Sunday, August 17, 2014

Review: Elkin's Book on Slavery


WHAT WE WRITE AS HISTORY

Sherman telegraphed Grant in 1864 that he could make Georgia howl.* Not just Georgia, but the entire South has been howling for a hundred and fifty years. Southern history is unlike that of the rest of the USA. Our whites have had to deal with a resounding military defeat and the loss of their dream of nationhood. Our blacks have had to come to terms with the crippling effects of slavery.

Researching historical background has been one of the pleasures of writing my books. In bringing to print my fourth antebellum novel, I’ve decided not to include a selected bibliography, in part because one was printed in a previous novel, Master of Westfall Plantation. However, two of the books I read as resources while writing this latest novel (Westfall, Slave to King Cotton) should have been mentioned, for they altered my thinking. 

A VIEW ON THE HISTORY OF SLAVERY

Slavery, A Problem in American Institutional and Intellectual Life, written by historian Stanley M. Elkins, was first published in 1959. The book aroused so much controversy that Elkins published an essay in response in 1971. An understanding of slavery, if anything, has grown more difficult with time, for historians are having to grapple with current black culture and its influence on interpretations of history. (I don’t want to inflame the issue, but the idea that blacks alone have the authority to write their history does injury to freedom of thought.)


Historians have belabored the fact that slavery was unjust and wrong. 
Elkins attempted to expand the discussion.

Elkin’s motive for pursuing a study of slavery was to “break the grip of the old argument … of ‘right’ and ‘wrong’” which permeated historic thought. He wanted to get beyond what was obvious—that slavery was brutal and inhumane. “On those terms, I felt, the debate had been settled,” wrote Elkins. Strange as it may seem, his presumption about what was obvious and settled still isn’t so obvious to some Southern laypersons. I’ve been told more than once, in response to my novels, that “there were good owners of slaves” as if the exception proved a rule. But this is getting off the point. 

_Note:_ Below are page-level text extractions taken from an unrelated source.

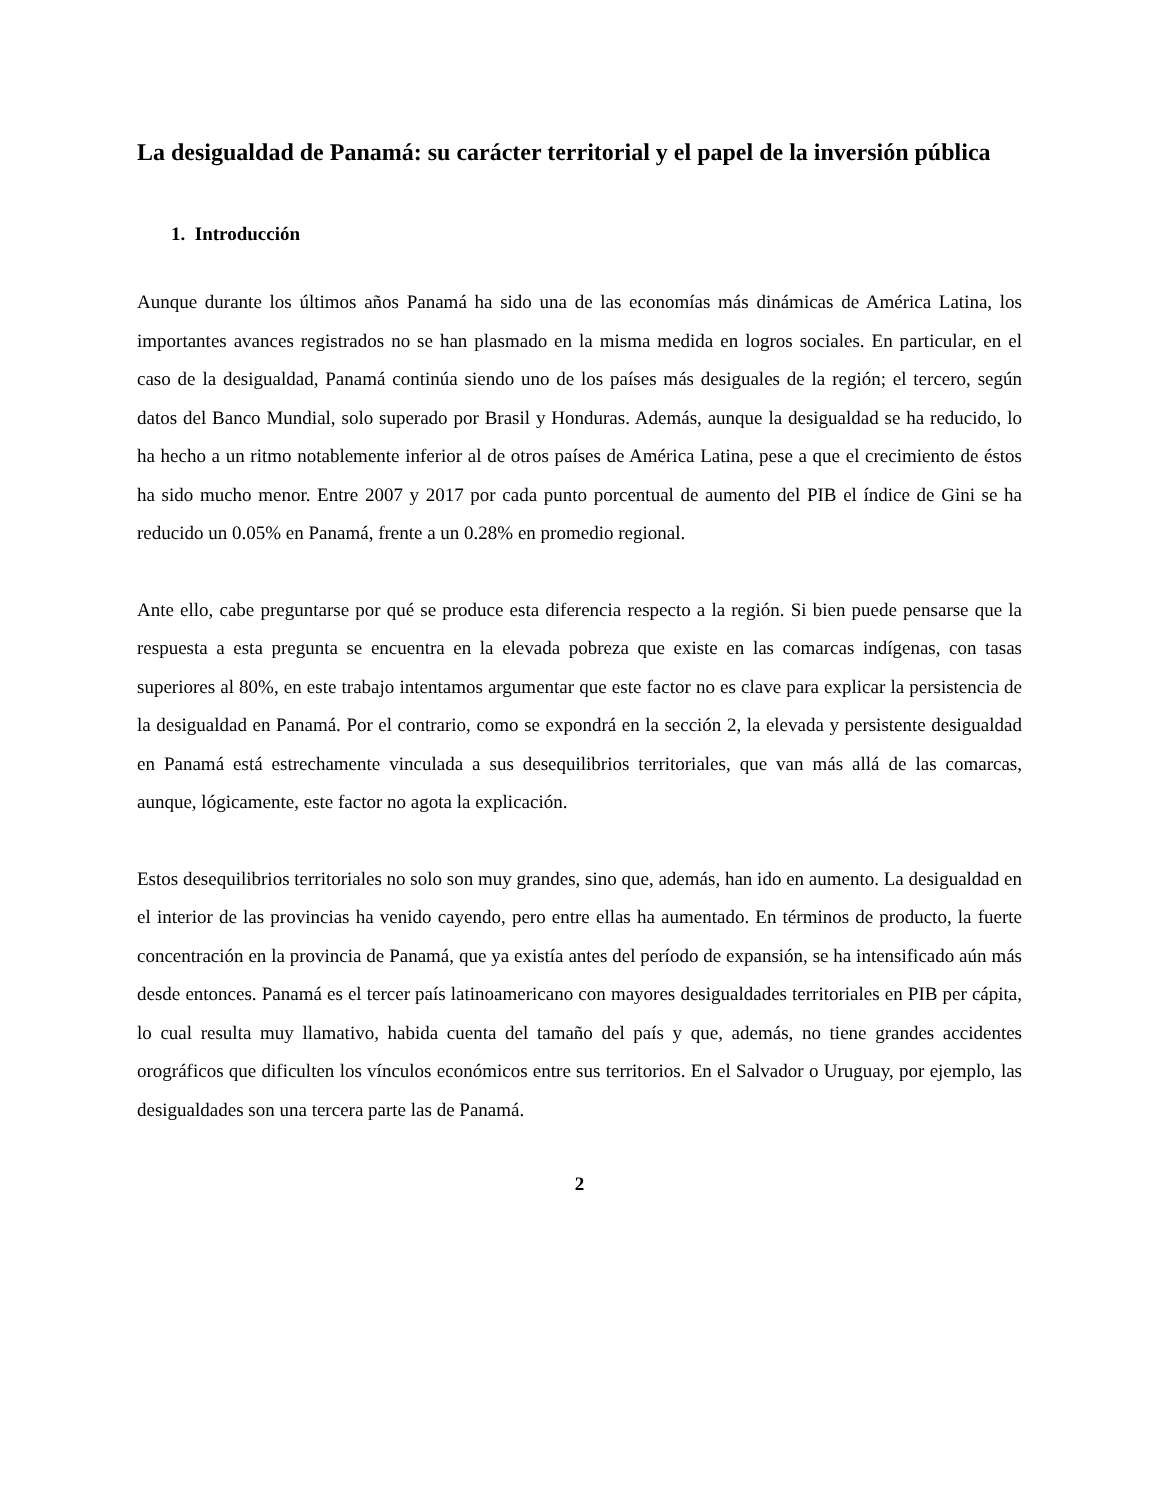La desigualdad de Panamá: su carácter territorial y el papel de la inversión pública
1. Introducción
Aunque durante los últimos años Panamá ha sido una de las economías más dinámicas de América Latina, los importantes avances registrados no se han plasmado en la misma medida en logros sociales. En particular, en el caso de la desigualdad, Panamá continúa siendo uno de los países más desiguales de la región; el tercero, según datos del Banco Mundial, solo superado por Brasil y Honduras. Además, aunque la desigualdad se ha reducido, lo ha hecho a un ritmo notablemente inferior al de otros países de América Latina, pese a que el crecimiento de éstos ha sido mucho menor. Entre 2007 y 2017 por cada punto porcentual de aumento del PIB el índice de Gini se ha reducido un 0.05% en Panamá, frente a un 0.28% en promedio regional.
Ante ello, cabe preguntarse por qué se produce esta diferencia respecto a la región. Si bien puede pensarse que la respuesta a esta pregunta se encuentra en la elevada pobreza que existe en las comarcas indígenas, con tasas superiores al 80%, en este trabajo intentamos argumentar que este factor no es clave para explicar la persistencia de la desigualdad en Panamá. Por el contrario, como se expondrá en la sección 2, la elevada y persistente desigualdad en Panamá está estrechamente vinculada a sus desequilibrios territoriales, que van más allá de las comarcas, aunque, lógicamente, este factor no agota la explicación.
Estos desequilibrios territoriales no solo son muy grandes, sino que, además, han ido en aumento. La desigualdad en el interior de las provincias ha venido cayendo, pero entre ellas ha aumentado. En términos de producto, la fuerte concentración en la provincia de Panamá, que ya existía antes del período de expansión, se ha intensificado aún más desde entonces. Panamá es el tercer país latinoamericano con mayores desigualdades territoriales en PIB per cápita, lo cual resulta muy llamativo, habida cuenta del tamaño del país y que, además, no tiene grandes accidentes orográficos que dificulten los vínculos económicos entre sus territorios. En el Salvador o Uruguay, por ejemplo, las desigualdades son una tercera parte las de Panamá.
2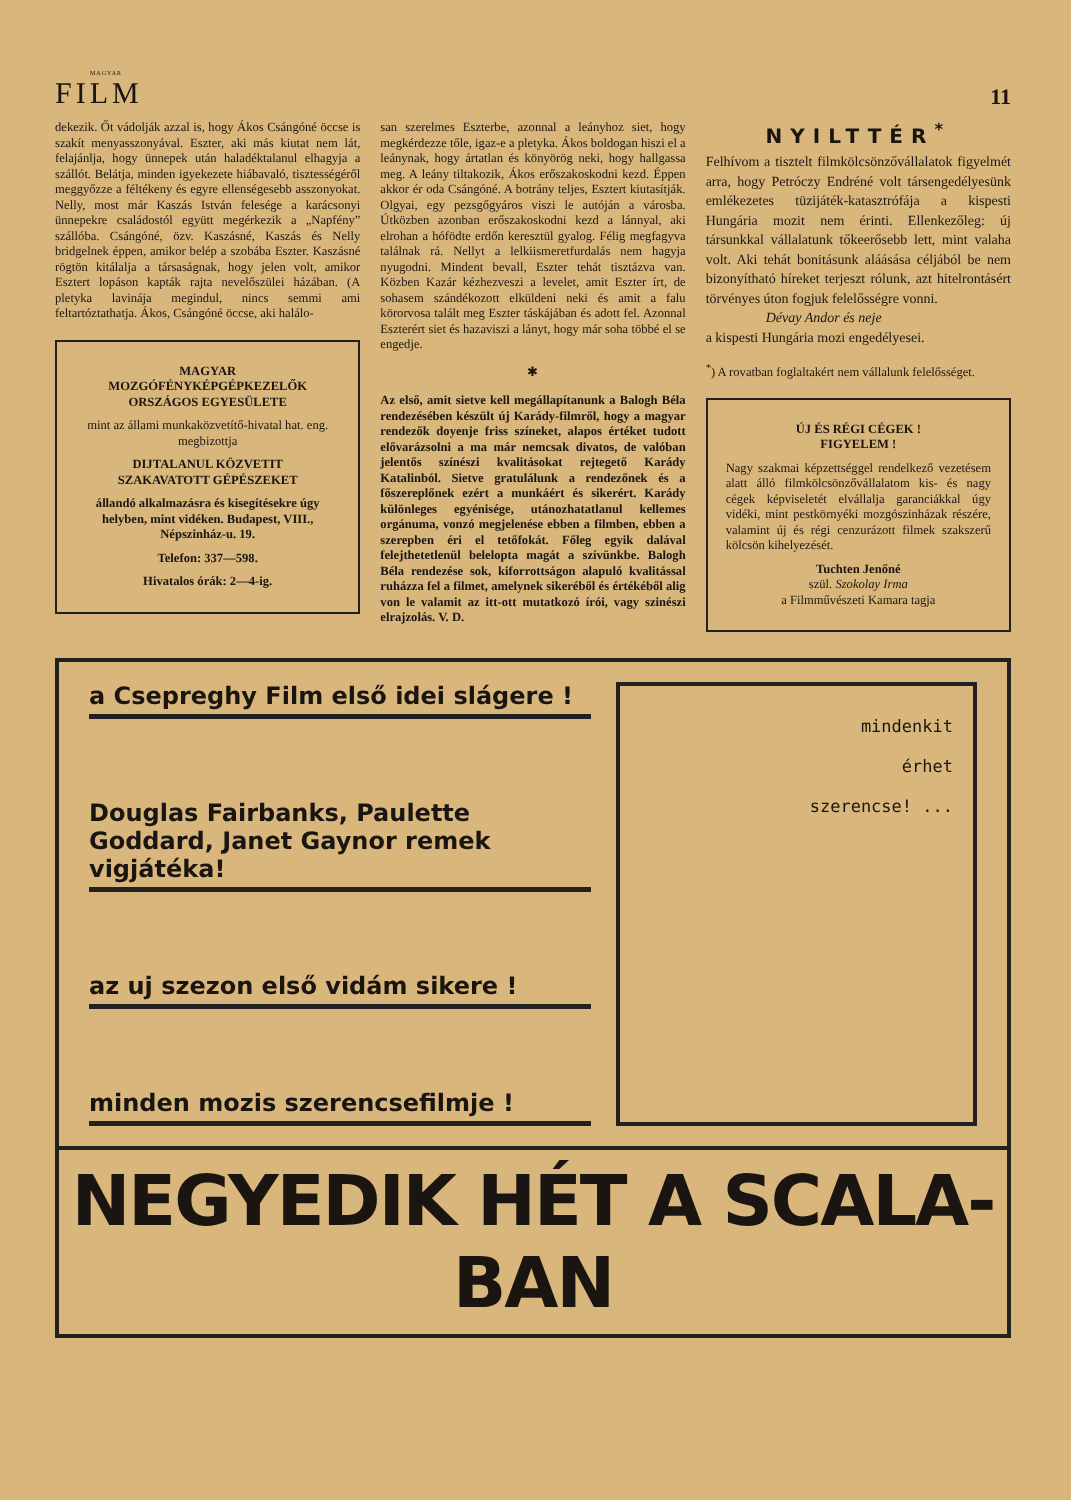MAGYAR
FILM
11
dekezik. Őt vádolják azzal is, hogy Ákos Csángóné öccse is szakít menyasszonyával. Eszter, aki más kiutat nem lát, felajánlja, hogy ünnepek után haladéktalanul elhagyja a szállót. Belátja, minden igyekezete hiábavaló, tisztességéről meggyőzze a féltékeny és egyre ellenségesebb asszonyokat. Nelly, most már Kaszás István felesége a karácsonyi ünnepekre családostól együtt megérkezik a „Napfény” szállóba. Csángóné, özv. Kaszásné, Kaszás és Nelly bridgelnek éppen, amikor belép a szobába Eszter. Kaszásné rögtön kitálalja a társaságnak, hogy jelen volt, amikor Esztert lopáson kapták rajta nevelőszülei házában. (A pletyka lavinája megindul, nincs semmi ami feltartóztathatja. Ákos, Csángóné öccse, aki halálo-
MAGYAR
MOZGÓFÉNYKÉPGÉPKEZELŐK
ORSZÁGOS EGYESÜLETE
mint az állami munkaközvetítő-hivatal hat. eng. megbizottja
DIJTALANUL KÖZVETIT
SZAKAVATOTT GÉPÉSZEKET
állandó alkalmazásra és kisegítésekre úgy helyben, mint vidéken. Budapest, VIII., Népszinház-u. 19.
Telefon: 337—598.
Hivatalos órák: 2—4-ig.
san szerelmes Eszterbe, azonnal a leányhoz siet, hogy megkérdezze tőle, igaz-e a pletyka. Ákos boldogan hiszi el a leánynak, hogy ártatlan és könyörög neki, hogy hallgassa meg. A leány tiltakozik, Ákos erőszakoskodni kezd. Éppen akkor ér oda Csángóné. A botrány teljes, Esztert kiutasítják. Olgyai, egy pezsgőgyáros viszi le autóján a városba. Útközben azonban erőszakoskodni kezd a lánnyal, aki elrohan a hófödte erdőn keresztül gyalog. Félig megfagyva találnak rá. Nellyt a lelkiismeretfurdalás nem hagyja nyugodni. Mindent bevall, Eszter tehát tisztázva van. Közben Kazár kézhezveszi a levelet, amit Eszter írt, de sohasem szándékozott elküldeni neki és amit a falu körorvosa talált meg Eszter táskájában és adott fel. Azonnal Eszterért siet és hazaviszi a lányt, hogy már soha többé el se engedje.
✱
Az első, amit sietve kell megállapítanunk a Balogh Béla rendezésében készült új Karády-filmről, hogy a magyar rendezők doyenje friss színeket, alapos értéket tudott elővarázsolni a ma már nemcsak divatos, de valóban jelentős színészi kvalitásokat rejtegető Karády Katalinból. Sietve gratulálunk a rendezőnek és a főszereplőnek ezért a munkáért és sikerért. Karády különleges egyénisége, utánozhatatlanul kellemes orgánuma, vonzó megjelenése ebben a filmben, ebben a szerepben éri el tetőfokát. Főleg egyik dalával felejthetetlenül belelopta magát a szívünkbe. Balogh Béla rendezése sok, kiforrottságon alapuló kvalitással ruházza fel a filmet, amelynek sikeréből és értékéből alig von le valamit az itt-ott mutatkozó írói, vagy szinészi elrajzolás. V. D.
NYILTTÉR<sup>*</sup>
Felhívom a tisztelt filmkölcsönzővállalatok figyelmét arra, hogy Petróczy Endréné volt társengedélyesünk emlékezetes tüzijáték-katasztrófája a kispesti Hungária mozit nem érinti. Ellenkezőleg: új társunkkal vállalatunk tőkeerősebb lett, mint valaha volt. Aki tehát bonitásunk aláásása céljából be nem bizonyítható híreket terjeszt rólunk, azt hitelrontásért törvényes úton fogjuk felelősségre vonni.
Dévay Andor és neje
a kispesti Hungária mozi engedélyesei.
<sup>*</sup>) A rovatban foglaltakért nem vállalunk felelősséget.
ÚJ ÉS RÉGI CÉGEK !
FIGYELEM !
Nagy szakmai képzettséggel rendelkező vezetésem alatt álló filmkölcsönzővállalatom kis- és nagy cégek képviseletét elvállalja garanciákkal úgy vidéki, mint pestkörnyéki mozgószinházak részére, valamint új és régi cenzurázott filmek szakszerű kölcsön kihelyezését.
Tuchten Jenőné
szül. Szokolay Irma
a Filmművészeti Kamara tagja
a Csepreghy Film első idei slágere !
Douglas Fairbanks, Paulette Goddard, Janet Gaynor remek vigjátéka!
az uj szezon első vidám sikere !
minden mozis szerencsefilmje !
mindenkit
érhet
szerencse! ...
NEGYEDIK HÉT A SCALA-BAN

At the time he wrote the book, Elkins saw scholarship on slavery as staid and governed by the moral ethos of denouncing it as evil. He pursued a more innovative approach. His book compares the practice of slavery in the antebellum South with that in South America. By comparison, our laws, customs, and institutions (including the churches) created a more massive consistency than existed elsewhere. This in turn united the antebellum South behind slavery creating a closed system more repressive and severe than elsewhere (excepting islands such as Barbados, which wasn’t part of his study).

HALF-HEARTED ABOLITIONISTS

The Northern abolitionist didn’t escape institutional influences which limited their objectivity in dealing with the issue of slavery. Sadly, blacks suffered at the hands of the North as well. Fire breathing abolitionists abandoned slaves who had been freed after the war and did little to nothing to help them adjust in a difficult situation.

What Elkins seems to say in his book is what I’ve come late to understand—that our culture has an immense and invisible influence over our personalities and character. It takes an exceptional mind to recognize dishonest beliefs we have inherited.

There is too much to consider in Elkins’s book to do it any justice. It is academic but not given to the usual academic verbiage. Worth a read if you’re interested in slavery.

I’ll talk about the other book at another time. The Slave Power, Its Character, Career, and Probable Designs was written by John E. Cairnes in 1862. It is unforgiving in describing the political leadership of the Old South. 

*Portion of Telegram Sherman sent to Grant October 9, 1864:
Until we can repopulate Georgia it is useless to occupy it, but utter destruction of its roads, houses, and people will cripple their military resources. By attempting to hold the roads we will lose a thousand men monthly and will gain no result. I can make the march and make Georgia howl. We have over 8,000 cattle and 3,000,000 pounds of bread but no corn, but we can forage the interior of the state.